Monday, Jun. 08, 1992
Coming Soon to A Salad Near You
For people who don't like the idea of tampering with genes at all, the idea of eating genetically altered food is downright horrifying. Yet even the proconsumer FDA Commissioner David Kessler sided with an Administration decision, announced last week, that some bio-engineered fruits and vegetables will be allowed on the market without pre-testing, and without a warning label.
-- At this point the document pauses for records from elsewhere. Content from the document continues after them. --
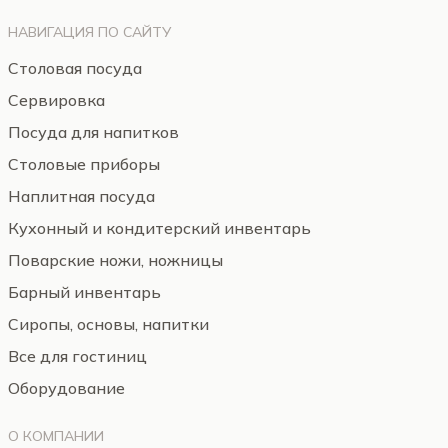
НАВИГАЦИЯ ПО САЙТУ
Столовая посуда
Сервировка
Посуда для напитков
Столовые приборы
Наплитная посуда
Кухонный и кондитерский инвентарь
Поварские ножи, ножницы
Барный инвентарь
Сиропы, основы, напитки
Все для гостиниц
Оборудование
О КОМПАНИИ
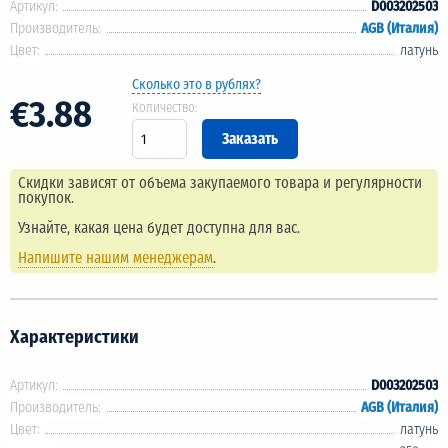
Артикул:
D003202503
Производитель:
AGB (Италия)
Цвет:
латунь
Сколько это в рублях?
€3.88
Количество:
Скидки зависят от объема закупаемого товара и регулярности
покупок.
Узнайте, какая цена будет доступна для вас.
Напишите нашим менеджерам
.
Характеристики
Артикул:
D003202503
Производитель:
AGB (Италия)
Цвет:
латунь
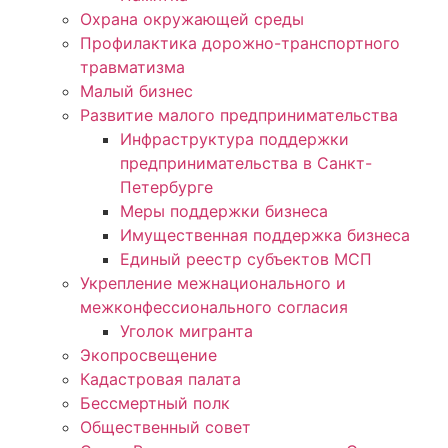
Охрана окружающей среды
Профилактика дорожно-транспортного
травматизма
Малый бизнес
Развитие малого предпринимательства
Инфраструктура поддержки
предпринимательства в Санкт-
Петербурге
Меры поддержки бизнеса
Имущественная поддержка бизнеса
Единый реестр субъектов МСП
Укрепление межнационального и
межконфессионального согласия
Уголок мигранта
Экопросвещение
Кадастровая палата
Бессмертный полк
Общественный совет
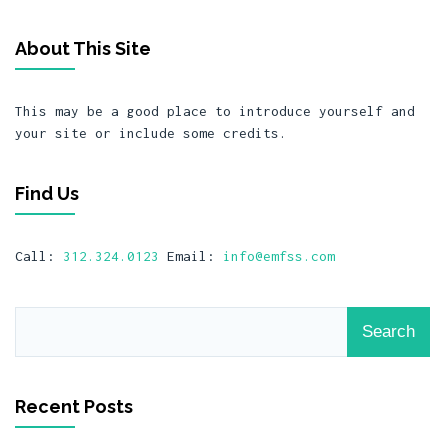
About This Site
This may be a good place to introduce yourself and
your site or include some credits.
Find Us
Call:
312.324.0123
Email:
info@emfss.com
Recent Posts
Genetic engineering involves adding or subtracting characteristics from an organism by either suppressing the action of a specific gene or by adding a gene from another plant, or even an animal. A few years ago, in an extreme example, scientists spliced a gene from a firefly into a tobacco plant, and the plant glowed in the dark. The kinds of changes allowed under the new policy are much less exotic: vegetables will be exempted from pre-testing only if their nutritional value hasn't been lowered, if they incorporate only new substances -- proteins or sugars, for example -- that are already eaten in other foods, and if they don't have new allergenic substances added (like peanut oil, which is deadly to some people). One of the first products likely to hit the market is a tomato in which the gene that produces a rot-inducing enzyme has been deactivated. Another is a potato in which an enzyme that promotes bruising has been removed.
Critics, like anti-biotechnology activist Jeremy Rifkin, decried the FDA decision, arguing that tampering with nature could endanger consumers. In fact, though, many seemingly natural foods, including corn, nectarines and navel oranges, never existed before humans began to cross-breed -- a form of genetic engineering that simply takes a little longer than the laboratory version.